== Your assignment ==
Rewrite all of the items below, replacing "slice" with "wedge" and leaving every other word unchanged. Omit the pictures from your output.

╭─ Data for analysis

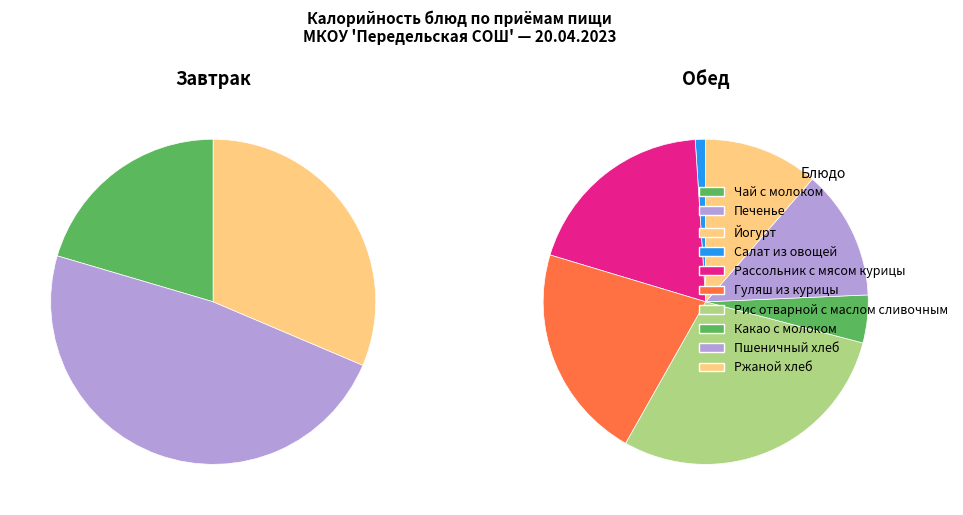

The Гуляш из курицы slice represents 24% of the pie. True or false?

False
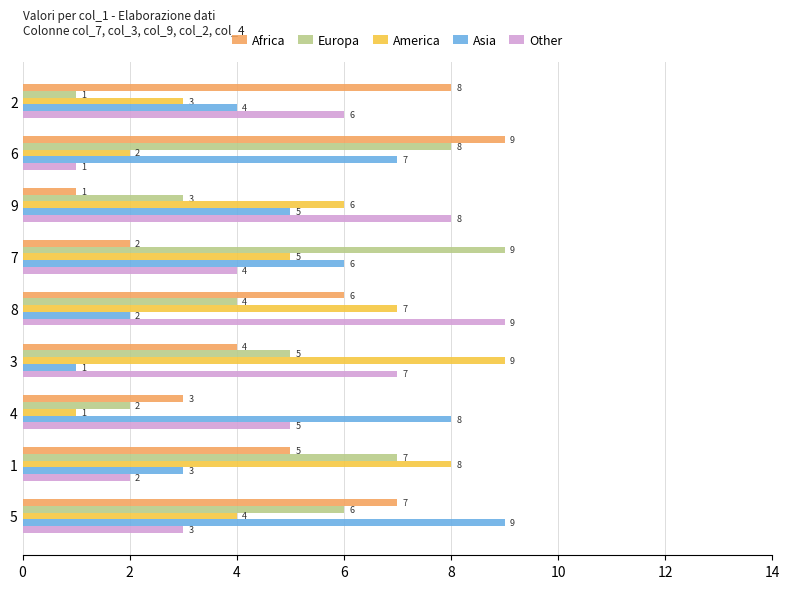

Is it true that Asia equals 2 at 2?

False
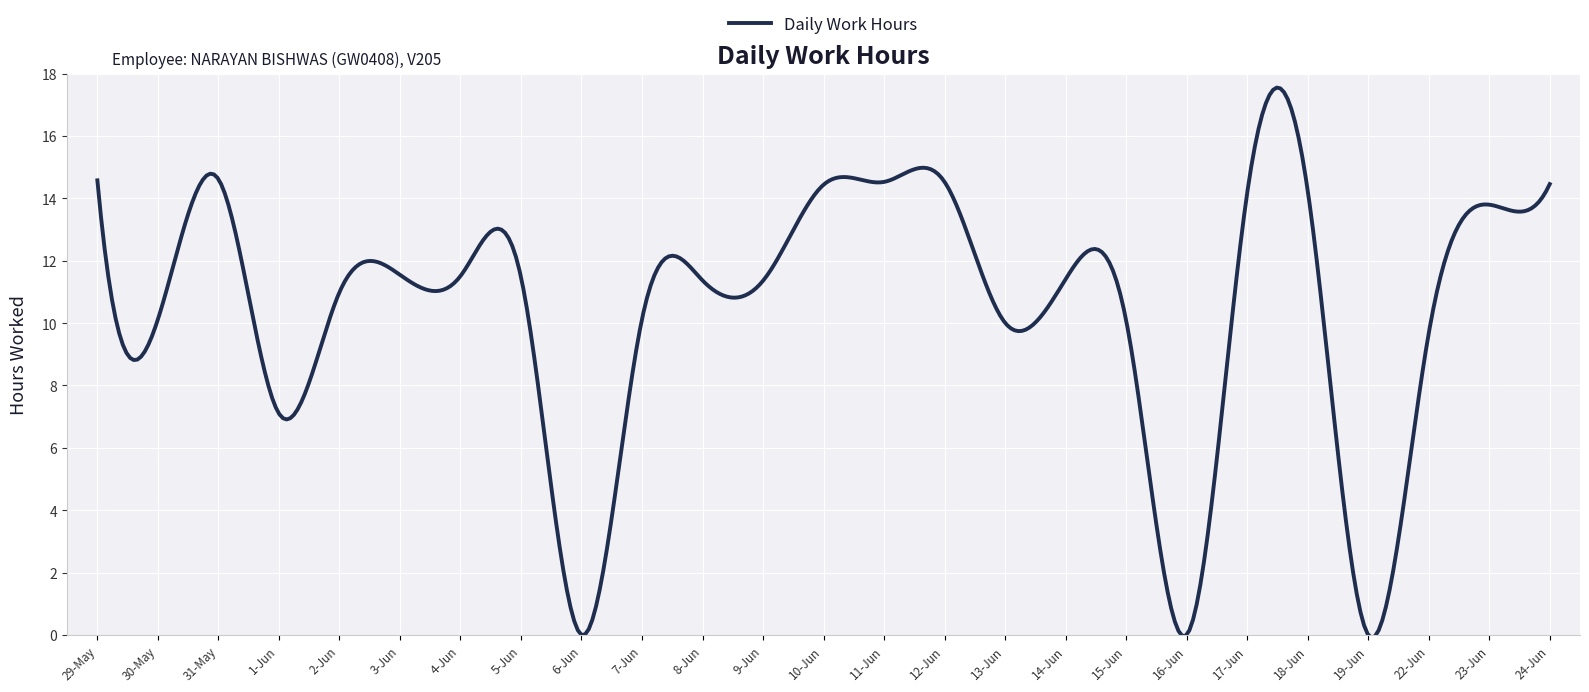

What is the difference between the maximum and minimum values?

17.6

╰─

== Completed task ==
The Гуляш из курицы wedge represents 24% of the pie. True or false?

False

Is it true that Asia equals 2 at 2?

False

What is the difference between the maximum and minimum values?

17.6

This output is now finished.